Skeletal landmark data

= = = = = = =

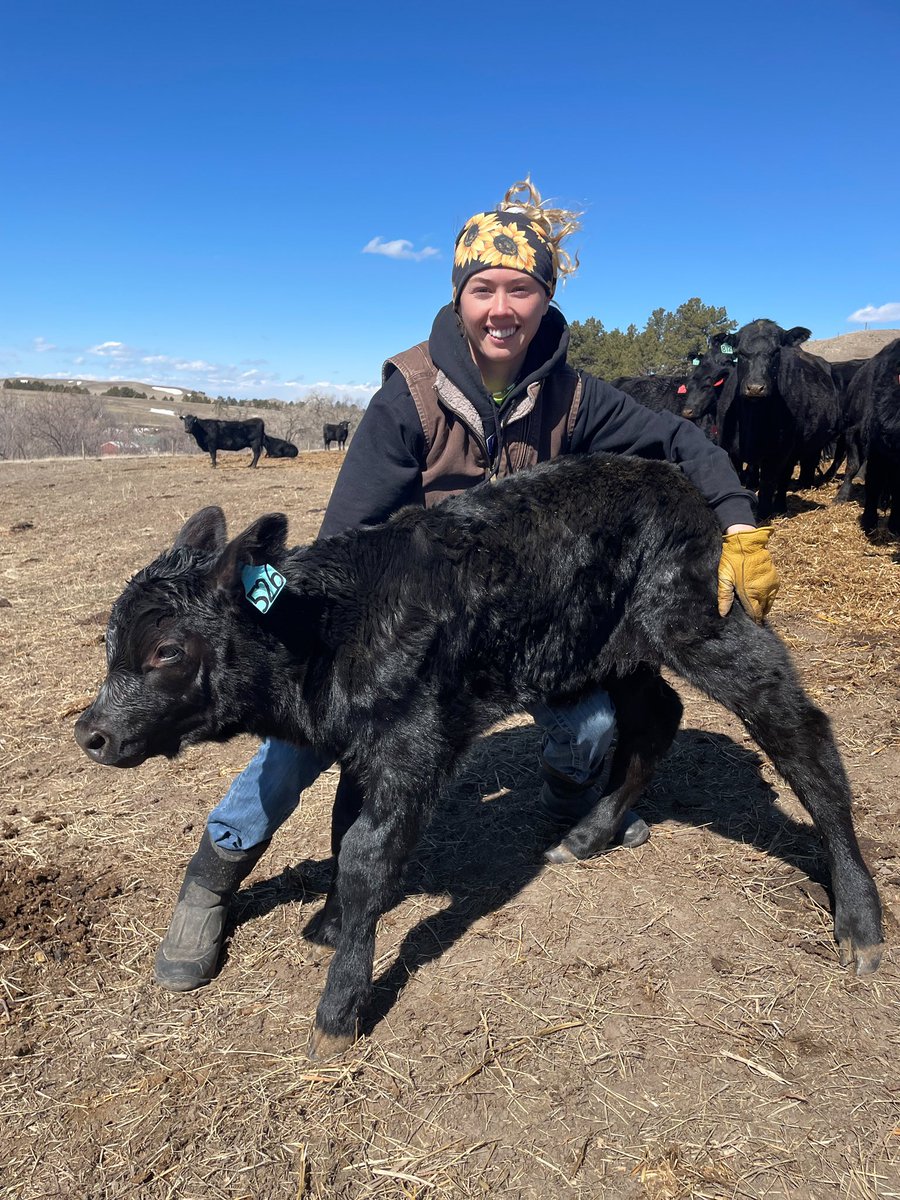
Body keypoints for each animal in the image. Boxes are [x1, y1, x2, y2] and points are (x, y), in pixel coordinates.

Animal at [715, 320, 840, 520]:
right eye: (740, 352)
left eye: (775, 352)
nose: (755, 387)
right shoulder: (729, 449)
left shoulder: (778, 453)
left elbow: (767, 484)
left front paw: (763, 514)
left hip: (797, 448)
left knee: (785, 477)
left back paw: (781, 505)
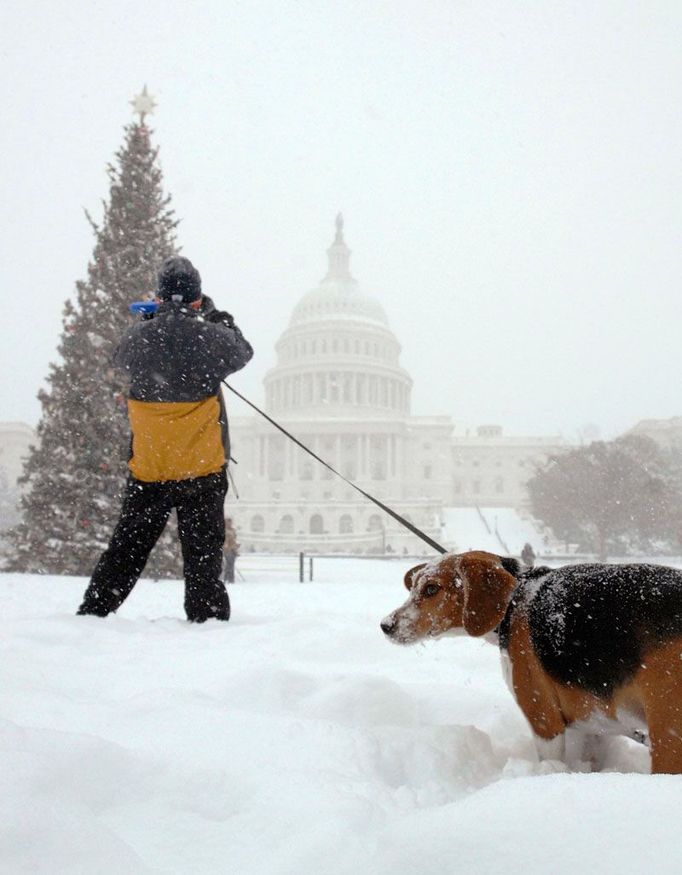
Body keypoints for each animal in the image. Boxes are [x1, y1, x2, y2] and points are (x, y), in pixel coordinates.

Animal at [378, 552, 682, 776]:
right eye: (414, 587)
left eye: (431, 589)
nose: (386, 625)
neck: (514, 600)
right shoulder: (596, 722)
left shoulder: (544, 720)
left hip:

= = = = = = =

§ Task prompt
Copy every line of the records exactly as it is written, but not the pictures.

§ The completed task
Body keypoints for each animal in the image. Boxes are [x1, y1, x2, y2] and points are (x, y), in pixel coordinates.

Animal at [715, 320, 840, 520]:
right eye: (740, 352)
left eye: (775, 352)
nose: (755, 387)
right shoulder: (729, 449)
left shoulder: (778, 453)
left elbow: (767, 484)
left front paw: (763, 514)
left hip: (797, 448)
left knee: (785, 477)
left back paw: (781, 505)
Body keypoints for each animal in the image. Boxes are [x1, y1, x2, y2] and points are (x, y), in pixel coordinates.

Animal at [378, 552, 682, 776]:
right eye: (414, 587)
left eye: (431, 589)
nose: (386, 625)
neck: (514, 600)
right shoulder: (596, 722)
left shoulder: (544, 720)
left hip:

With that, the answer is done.